W wywiadzie wyznała, co jest dla niej aktualnie priorytetem w życiu. "Najważniejsze dla mnie w tej chwili są komfort psychiczny i bezpieczeństwo emocjonalne, jak również edukacja Allana. To przede wszystkim, i w tym zgadzamy się z Darkiem. Wymaga to pracy, skupienia i poświęcenia każdego z nas i jest absolutnie priorytetem. Wokół tego będziemy układali resztę. Ja z pewnością mebluję swoją przestrzeń od nowa" - powiedziała Edyta.

Reklama

Poza tym wspomina, że to Darek był mężczyzną jej życia." Dzisiaj, w tym momencie mojego życia, jestem przekonana, że już nigdy nie otworzę się przed nikim w takim stopniu, w jakim otworzyłam się przed Darkiem. Nigdy nie zaufam już tak bardzo, przy nikim nie będę tak spokojna, jak byłam przy Darku" - powiedziała z wyraźnym smutkiem Górniak. "Ale również dzisiaj nie możemy być pewni tego, co będziemy czuli za 10 lat" - dodała z nadzieją w głosie.

Z jej słów można wnioskować, że w związku z Darkiem było jej bardzo dobrze. Pytana o powody rozstania, nie ma zamiaru ich zdradzić. "Wiem, że milcząc, pozostawiam miejsce na ciągłe spekulacje, ale nie mogę publicznie mówić o powodach naszego rozstania. Publicznie mogę mierzyć się tylko z trudnymi piosenkami, nie z rodzinnymi konfliktami. Pewne rzeczy powinny zostać powiedziane wyłącznie przy stole, przy herbacie. Mam nadzieję, że tak właśnie się stanie" - odpowiedziała.

Na koniec, spytana o sprawy zawodowe i plany wydania nowej płyty, powiedziała: "By tworzyć muzykę, trzeba mieć spokój w sercu, a ja na razie szukam tego spokoju".

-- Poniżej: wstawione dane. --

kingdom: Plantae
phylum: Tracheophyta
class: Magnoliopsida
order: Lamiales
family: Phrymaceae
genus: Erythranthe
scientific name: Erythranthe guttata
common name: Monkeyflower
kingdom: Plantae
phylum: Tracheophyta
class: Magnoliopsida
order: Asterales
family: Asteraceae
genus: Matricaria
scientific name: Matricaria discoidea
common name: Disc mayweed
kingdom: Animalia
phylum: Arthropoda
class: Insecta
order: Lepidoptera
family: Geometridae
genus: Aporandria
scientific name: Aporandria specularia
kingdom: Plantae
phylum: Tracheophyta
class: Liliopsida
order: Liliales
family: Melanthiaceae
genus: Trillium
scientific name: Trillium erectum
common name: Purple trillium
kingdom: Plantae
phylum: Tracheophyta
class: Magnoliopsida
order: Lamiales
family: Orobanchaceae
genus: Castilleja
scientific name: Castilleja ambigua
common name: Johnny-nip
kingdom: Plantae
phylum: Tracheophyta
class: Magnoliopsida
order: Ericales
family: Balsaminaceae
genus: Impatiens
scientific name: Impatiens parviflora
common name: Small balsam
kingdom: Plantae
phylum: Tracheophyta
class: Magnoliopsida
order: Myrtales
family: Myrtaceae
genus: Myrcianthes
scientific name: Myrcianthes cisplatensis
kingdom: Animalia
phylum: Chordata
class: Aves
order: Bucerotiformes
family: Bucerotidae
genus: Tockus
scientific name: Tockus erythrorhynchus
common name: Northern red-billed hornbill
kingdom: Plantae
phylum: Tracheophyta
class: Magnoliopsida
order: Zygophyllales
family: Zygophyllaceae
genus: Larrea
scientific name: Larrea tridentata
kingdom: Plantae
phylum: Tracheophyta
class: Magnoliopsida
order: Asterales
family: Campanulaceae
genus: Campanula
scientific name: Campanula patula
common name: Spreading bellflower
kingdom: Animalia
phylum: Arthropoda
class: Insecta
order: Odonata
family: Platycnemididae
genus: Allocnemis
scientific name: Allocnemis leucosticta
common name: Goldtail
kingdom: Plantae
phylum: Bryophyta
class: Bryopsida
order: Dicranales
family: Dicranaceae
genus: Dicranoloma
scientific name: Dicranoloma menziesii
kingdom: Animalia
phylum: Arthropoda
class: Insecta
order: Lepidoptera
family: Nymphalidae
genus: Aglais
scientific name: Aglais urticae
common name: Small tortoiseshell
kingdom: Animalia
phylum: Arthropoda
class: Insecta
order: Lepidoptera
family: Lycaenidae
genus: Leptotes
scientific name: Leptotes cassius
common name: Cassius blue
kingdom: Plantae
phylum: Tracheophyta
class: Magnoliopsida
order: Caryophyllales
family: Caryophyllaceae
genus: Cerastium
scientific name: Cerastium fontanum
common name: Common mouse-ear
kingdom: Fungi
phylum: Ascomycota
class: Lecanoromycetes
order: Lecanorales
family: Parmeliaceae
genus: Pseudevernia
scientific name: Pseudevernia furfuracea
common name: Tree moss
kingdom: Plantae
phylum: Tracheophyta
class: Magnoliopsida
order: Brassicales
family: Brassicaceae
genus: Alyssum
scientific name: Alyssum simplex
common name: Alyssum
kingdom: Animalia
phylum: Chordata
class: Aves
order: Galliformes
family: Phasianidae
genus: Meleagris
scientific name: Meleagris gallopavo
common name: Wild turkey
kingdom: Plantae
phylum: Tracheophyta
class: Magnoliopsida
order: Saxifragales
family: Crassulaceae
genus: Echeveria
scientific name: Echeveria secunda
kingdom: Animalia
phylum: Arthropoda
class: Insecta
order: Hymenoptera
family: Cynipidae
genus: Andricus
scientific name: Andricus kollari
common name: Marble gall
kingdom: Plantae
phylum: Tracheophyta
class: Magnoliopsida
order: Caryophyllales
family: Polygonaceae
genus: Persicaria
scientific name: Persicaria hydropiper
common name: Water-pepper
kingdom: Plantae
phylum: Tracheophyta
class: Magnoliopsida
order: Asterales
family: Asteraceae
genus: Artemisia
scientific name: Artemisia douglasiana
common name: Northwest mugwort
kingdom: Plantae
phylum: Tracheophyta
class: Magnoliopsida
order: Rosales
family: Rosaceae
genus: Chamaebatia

Jak widać, mimo wielkiej miłości, która ich połączyła, i tak się rozstali. Być może nie mogli sobie poradzić z nagonką tabloidów na ich życie. A może powody, które zakończyły ich związek są zupełnie inne. Zapewne nie poznamy ich, dopóki któreś z nich nie zechce wydać książki lub nie udzieli wywiadu rzeki, w którym za odpowiednią sumkę opowie o najbardziej intymnych szczegółach z ich życia.